Gift gives tallgrass prairie preserve new life

Landmark endowed with $4.8 million

? Supporters of the Tallgrass Prairie National Preserve are optimistic that the troubled landmark may be saved by a recent $4.8 million endowment.

Frank and Frances Horton, of Wellington, recently bequeathed the endowment to the Nature Conservancy. The Hortons owned a Wichita furniture store, an aircraft-related manufacturing business and ranches in Kansas and Wyoming.

Under a preliminary agreement, money from the endowment and the conservancy will be used to pay the preserve’s $4 million debt and the Nature Conservancy will take ownership.

“We are looking for a bright future for the preserve,” said Alan Pollom, director of the Kansas chapter of the Nature Conservancy. “There are a lot of things that are possible now.”

Less than 4 percent of the nation’s tallgrass prairie remains, and much of it is in the preserve in the Flint Hills.

Supporters of the park hope the new arrangement will allow them to turn the 11,000-acre preserve into the tourist destination that was envisioned when it was established a decade ago.

They envision a visitor center, bison herd, trails, camping and horseback riding. Other plans include shuttles to carry visitors to a ranch house, barn and one-room schoolhouse.

“These are exciting times,” said Paul Duffendack of Bucher, Willis & Ratliff Corp. Duffendack is chairman of the board of the National Park Trust, which currently owns the land.

Times have been difficult at the preserve since the National Park Trust, a Washington, D.C., nonprofit organization, purchased the former Z Bar ranch near Cottonwood Falls a decade ago.

At the time, U.S. Sen. Nancy Kassebaum Baker, R-Kan., persuaded Congress to designate 32 acres and the ranch’s homestead and other buildings as a national preserve. Several prominent Kansans vowed to raise money to help pay off the debt. But that never happened.

No improvements were made, no bison were brought in and there was little tallgrass, because cattle had grazed it off in many places.

Last year, Baker, Hayden, former Rep. Dan Glickman, Gov. Kathleen Sebelius and television journalist and Kansas University alumnus Bill Kurtis formed the Kansas Park Trust to purchase the park from the National Park Trust.

At the same time, the Nature Conservancy learned about the endowment from the Hortons, who had asked that their bequest be divided equally between the Kansas and the international segments of the Nature Conservancy, Pollom said. The Nature Conservancy is owner of the world’s largest system of privately owned nature preserves.

The Tallgrass Prairie Nature Preserve’s obligations include $1.7 million for the mortgage, about $800,000 in debts incurred by the National Park Trust and $1.6 million to buy out a grazing lease. The deed will be transferred from the National Park Trust to the Kansas Park Trust to the Nature Conservancy.

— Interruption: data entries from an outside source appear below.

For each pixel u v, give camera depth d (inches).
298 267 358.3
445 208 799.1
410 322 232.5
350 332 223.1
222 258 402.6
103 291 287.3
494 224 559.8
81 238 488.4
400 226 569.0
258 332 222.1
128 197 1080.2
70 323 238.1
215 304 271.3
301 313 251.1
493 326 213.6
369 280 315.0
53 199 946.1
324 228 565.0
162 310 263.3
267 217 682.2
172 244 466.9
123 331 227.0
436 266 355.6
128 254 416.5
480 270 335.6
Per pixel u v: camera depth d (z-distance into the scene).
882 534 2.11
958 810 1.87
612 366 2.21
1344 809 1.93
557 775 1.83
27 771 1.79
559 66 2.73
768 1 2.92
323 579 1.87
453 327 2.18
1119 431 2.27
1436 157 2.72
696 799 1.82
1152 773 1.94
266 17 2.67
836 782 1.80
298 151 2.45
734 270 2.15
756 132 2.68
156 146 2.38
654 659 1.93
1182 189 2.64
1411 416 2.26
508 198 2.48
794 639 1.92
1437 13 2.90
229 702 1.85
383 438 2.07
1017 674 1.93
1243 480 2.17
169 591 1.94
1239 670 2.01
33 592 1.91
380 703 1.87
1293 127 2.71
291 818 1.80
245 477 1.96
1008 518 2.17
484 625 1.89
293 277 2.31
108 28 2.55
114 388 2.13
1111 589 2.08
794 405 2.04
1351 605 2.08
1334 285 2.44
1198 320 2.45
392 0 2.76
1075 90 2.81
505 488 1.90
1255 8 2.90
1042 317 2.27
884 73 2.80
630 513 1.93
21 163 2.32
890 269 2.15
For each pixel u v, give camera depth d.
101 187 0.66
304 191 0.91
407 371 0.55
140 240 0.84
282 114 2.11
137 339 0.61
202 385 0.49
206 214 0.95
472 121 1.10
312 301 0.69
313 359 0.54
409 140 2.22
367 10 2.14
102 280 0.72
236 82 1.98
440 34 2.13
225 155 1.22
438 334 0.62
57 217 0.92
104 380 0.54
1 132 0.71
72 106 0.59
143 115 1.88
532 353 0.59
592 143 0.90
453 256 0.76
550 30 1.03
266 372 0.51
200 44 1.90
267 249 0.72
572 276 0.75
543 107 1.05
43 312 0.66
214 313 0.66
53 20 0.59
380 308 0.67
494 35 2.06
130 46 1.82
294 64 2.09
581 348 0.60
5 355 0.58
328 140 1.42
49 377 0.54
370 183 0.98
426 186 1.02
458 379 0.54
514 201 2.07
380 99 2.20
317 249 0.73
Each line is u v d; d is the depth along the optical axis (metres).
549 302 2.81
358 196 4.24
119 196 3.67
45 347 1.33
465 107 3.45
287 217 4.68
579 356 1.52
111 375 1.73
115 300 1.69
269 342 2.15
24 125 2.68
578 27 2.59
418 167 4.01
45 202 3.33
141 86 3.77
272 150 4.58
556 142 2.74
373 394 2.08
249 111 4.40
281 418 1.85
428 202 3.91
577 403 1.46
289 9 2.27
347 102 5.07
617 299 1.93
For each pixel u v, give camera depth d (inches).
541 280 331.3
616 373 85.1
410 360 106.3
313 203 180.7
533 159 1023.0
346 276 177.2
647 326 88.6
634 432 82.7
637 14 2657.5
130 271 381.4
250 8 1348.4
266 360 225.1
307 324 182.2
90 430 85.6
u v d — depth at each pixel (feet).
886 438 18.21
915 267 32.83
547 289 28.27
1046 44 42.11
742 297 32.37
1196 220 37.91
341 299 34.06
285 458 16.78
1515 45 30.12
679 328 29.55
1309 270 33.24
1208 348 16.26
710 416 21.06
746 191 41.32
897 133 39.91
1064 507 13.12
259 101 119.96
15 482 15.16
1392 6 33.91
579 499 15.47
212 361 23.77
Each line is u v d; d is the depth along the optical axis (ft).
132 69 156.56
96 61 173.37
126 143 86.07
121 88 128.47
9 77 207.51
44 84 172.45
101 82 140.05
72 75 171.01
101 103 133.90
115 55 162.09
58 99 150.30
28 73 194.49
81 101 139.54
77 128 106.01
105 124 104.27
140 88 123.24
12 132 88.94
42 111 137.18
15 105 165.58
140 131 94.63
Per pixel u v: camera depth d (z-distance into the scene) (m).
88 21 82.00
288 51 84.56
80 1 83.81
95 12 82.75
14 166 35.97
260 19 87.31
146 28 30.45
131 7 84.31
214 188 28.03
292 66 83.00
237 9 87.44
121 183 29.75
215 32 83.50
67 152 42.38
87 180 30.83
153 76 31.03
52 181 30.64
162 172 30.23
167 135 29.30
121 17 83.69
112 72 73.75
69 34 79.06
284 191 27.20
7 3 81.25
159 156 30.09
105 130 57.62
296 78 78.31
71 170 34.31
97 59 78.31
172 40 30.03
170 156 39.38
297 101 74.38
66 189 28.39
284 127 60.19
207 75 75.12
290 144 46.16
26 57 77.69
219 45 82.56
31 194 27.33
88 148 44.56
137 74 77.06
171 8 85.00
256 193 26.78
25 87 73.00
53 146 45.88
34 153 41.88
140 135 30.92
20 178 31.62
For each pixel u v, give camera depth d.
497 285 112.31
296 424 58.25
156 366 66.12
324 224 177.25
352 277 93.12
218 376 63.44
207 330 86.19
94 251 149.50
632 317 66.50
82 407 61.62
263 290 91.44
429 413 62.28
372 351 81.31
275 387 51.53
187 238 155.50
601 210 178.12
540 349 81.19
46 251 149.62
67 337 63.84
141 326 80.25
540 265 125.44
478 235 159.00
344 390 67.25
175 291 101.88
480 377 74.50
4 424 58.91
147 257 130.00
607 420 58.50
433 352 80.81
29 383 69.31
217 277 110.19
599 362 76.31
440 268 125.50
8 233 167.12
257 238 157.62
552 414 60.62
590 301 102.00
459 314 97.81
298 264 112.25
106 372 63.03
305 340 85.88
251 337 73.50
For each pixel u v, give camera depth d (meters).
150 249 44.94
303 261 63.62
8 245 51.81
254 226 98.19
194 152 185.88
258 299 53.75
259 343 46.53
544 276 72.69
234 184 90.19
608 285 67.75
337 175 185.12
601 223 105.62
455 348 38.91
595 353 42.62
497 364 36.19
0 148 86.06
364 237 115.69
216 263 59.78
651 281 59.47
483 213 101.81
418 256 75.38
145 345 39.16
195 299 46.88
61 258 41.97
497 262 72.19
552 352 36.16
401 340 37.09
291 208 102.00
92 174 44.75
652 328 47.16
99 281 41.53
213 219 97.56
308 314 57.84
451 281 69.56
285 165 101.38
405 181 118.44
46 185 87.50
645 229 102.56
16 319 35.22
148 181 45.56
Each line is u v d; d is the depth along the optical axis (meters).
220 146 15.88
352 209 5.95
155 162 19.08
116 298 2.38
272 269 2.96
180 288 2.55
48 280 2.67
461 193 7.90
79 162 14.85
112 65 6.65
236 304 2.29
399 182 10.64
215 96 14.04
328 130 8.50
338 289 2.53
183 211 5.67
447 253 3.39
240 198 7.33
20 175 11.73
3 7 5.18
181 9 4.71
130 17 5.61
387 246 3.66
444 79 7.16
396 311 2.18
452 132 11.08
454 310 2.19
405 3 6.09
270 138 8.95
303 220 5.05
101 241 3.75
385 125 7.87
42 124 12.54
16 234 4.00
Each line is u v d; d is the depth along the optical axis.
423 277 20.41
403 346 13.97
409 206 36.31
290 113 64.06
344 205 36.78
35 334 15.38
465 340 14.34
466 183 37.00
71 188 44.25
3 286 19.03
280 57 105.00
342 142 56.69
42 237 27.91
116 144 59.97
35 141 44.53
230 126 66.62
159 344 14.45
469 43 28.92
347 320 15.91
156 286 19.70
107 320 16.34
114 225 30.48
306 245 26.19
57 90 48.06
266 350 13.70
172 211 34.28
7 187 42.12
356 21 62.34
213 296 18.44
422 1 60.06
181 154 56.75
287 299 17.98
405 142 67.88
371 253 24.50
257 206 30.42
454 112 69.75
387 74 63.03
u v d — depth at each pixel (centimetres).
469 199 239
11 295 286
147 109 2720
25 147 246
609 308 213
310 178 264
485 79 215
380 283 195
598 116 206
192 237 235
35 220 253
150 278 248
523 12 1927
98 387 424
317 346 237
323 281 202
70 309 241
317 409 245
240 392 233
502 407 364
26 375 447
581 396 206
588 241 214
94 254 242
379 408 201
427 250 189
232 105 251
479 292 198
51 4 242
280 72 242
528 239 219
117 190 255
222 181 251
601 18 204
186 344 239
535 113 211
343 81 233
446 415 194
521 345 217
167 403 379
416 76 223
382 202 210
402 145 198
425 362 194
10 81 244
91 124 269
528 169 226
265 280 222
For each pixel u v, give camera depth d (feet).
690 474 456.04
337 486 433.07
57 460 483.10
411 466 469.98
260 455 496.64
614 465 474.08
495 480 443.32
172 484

The Kansas Park Trust will continue to raise money and promote tourism. The group’s first priority is having a visitor center built. Members of the Kansas Park Trust will lobby the state’s congressional delegation to obtain an estimated $5 million funding for construction of the center.

In addition, plans have begun for a walking and biking trail that would connect Cottonwood Falls, Strong City and the preserve.

The deal is tentatively scheduled to close in March, but some details still must be worked out, said Paul Pritchard, president of the National Park Trust.